Belarusian police have used a water cannon mounted on an armoured police vehicle to disperse protesters who took to the streets of the capital Minsk on Sunday, Interfax news agency reported and videos posted in social media showed.
Thousands of people gathered in Minsk on Sunday to call on authorities to free political prisoners. The opposition movement calling for an end to Lukashenko’s rule has kept up a wave of large-scale demonstrations since his controversial election win on August 9, with around 100,000 or more people taking to the streets every Sunday.
Russia has backed longstanding ally Lukashenko, offering financial assistance and promising military support if events turn against him.
Ahead of the latest demonstration the top opposition Telegram channel, Nexta Live – which has coordinated protesters and has more than two million subscribers – urged Belarusians to stage a march in support of “political prisoners.”
Nexta said that authorities have opened more than 250 criminal cases against Lukashenko’s would-be rivals, activists, bloggers and ordinary Belarusians.

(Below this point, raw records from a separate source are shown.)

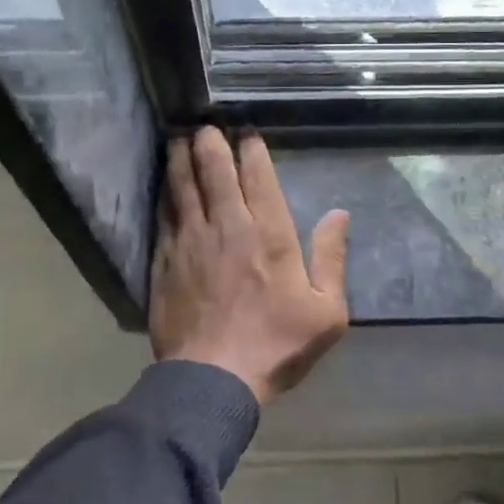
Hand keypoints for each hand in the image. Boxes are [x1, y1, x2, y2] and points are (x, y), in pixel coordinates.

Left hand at [150, 127, 349, 405]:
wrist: (213, 378)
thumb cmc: (277, 344)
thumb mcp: (326, 311)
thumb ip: (331, 258)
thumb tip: (340, 214)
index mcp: (269, 234)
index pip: (258, 177)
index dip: (251, 149)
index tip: (245, 131)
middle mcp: (227, 227)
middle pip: (213, 171)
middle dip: (209, 143)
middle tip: (205, 125)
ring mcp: (190, 242)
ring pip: (183, 188)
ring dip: (181, 159)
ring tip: (178, 139)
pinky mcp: (165, 262)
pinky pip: (164, 217)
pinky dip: (165, 196)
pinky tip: (164, 187)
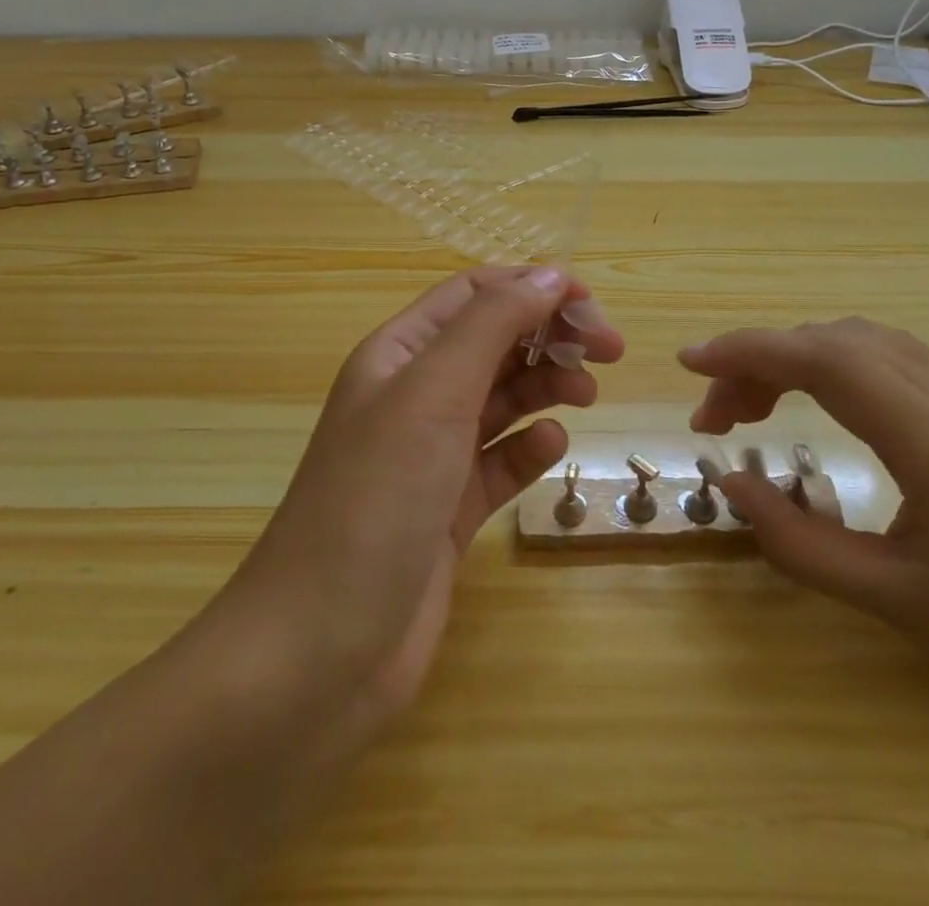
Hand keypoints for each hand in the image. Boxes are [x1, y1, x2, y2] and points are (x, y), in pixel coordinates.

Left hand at [212, 267, 623, 743]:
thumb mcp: (433, 393)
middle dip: (549, 336)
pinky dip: (528, 446)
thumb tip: (547, 274)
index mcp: (398, 355)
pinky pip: (499, 460)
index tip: (591, 307)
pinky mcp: (448, 511)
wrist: (319, 653)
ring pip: (501, 399)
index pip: (474, 295)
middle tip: (609, 352)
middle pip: (493, 342)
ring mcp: (430, 456)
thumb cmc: (376, 499)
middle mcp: (413, 397)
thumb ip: (491, 325)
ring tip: (587, 396)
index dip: (532, 288)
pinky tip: (549, 446)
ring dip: (545, 386)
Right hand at [682, 318, 928, 740]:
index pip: (824, 359)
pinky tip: (818, 405)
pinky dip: (831, 364)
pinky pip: (888, 357)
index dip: (747, 349)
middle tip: (716, 417)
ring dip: (795, 358)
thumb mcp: (903, 605)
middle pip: (833, 341)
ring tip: (755, 408)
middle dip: (758, 360)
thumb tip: (733, 486)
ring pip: (861, 341)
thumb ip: (802, 544)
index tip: (689, 363)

“The authorities have taken these people hostage,” it said. “We have not forgotten them and demand freedom for all political prisoners!”
According to the Viasna rights group, there are now 77 “political prisoners” in Belarus including opposition blogger Sergei Tikhanovsky, who was not allowed to run for president, and opposition leader Maria Kolesnikova, who ripped up her passport to prevent authorities from deporting her.
Also on the list is Belarusian-US strategist Vitali Shkliarov, who has worked on US Senator Bernie Sanders’s presidential campaign and advised the Russian opposition. He was arrested in late July as he arrived to see his elderly parents.
On Friday, the United States and the EU hit Belarus with long-awaited sanctions for rigging the vote and orchestrating the crackdown on protesters, targeting key officials — but not Lukashenko himself.
Minsk swiftly announced tit-for-tat “counter sanctions” against the EU, although it was not clear what form these would take or what or who they would target.
Earlier this week Belarusian authorities withdrew the accreditation of all foreign journalists.
‘Gesture of support’
Over the past weeks the interior ministry has used water cannon, stun grenades and rubber bullets against peaceful protesters and detained thousands of people, many of whom complained of torture and abuse in custody. Several people have died in the crackdown.
After the blogger Tikhanovsky was jailed, his wife Svetlana Tikhanovskaya ran in his place and claimed victory over Lukashenko.
Since taking refuge in the EU member state Lithuania, the 38-year-old political novice has been engaged in a diplomatic push to drum up support for the embattled Belarusian opposition.
She has already met French President Emmanuel Macron and will travel to Germany for a meeting with Chancellor Angela Merkel on Tuesday.
Student Dmitry Demeshkevich, who planned to take to the streets on Sunday, told AFP he was aware of the sanctions and Tikhanovskaya’s upcoming talks with Merkel.
He said the sanctions were a gesture of support but “nothing more” as it was not clear if the Western punitive measures including travel bans would work.
“It’s better to begin talks with Lukashenko over his exit,” he continued. “Europe can be a mediator but it’s us who should get him to quit.”
Lukashenko, who has ruled ex-Soviet Belarus for 26 years, has accused Western countries and NATO of supporting protesters and trying to destabilise the country.
He put his military on high alert after the vote and Belarus this month will host war games with several other ex-Soviet countries including Russia in what is being touted as a show of force against NATO.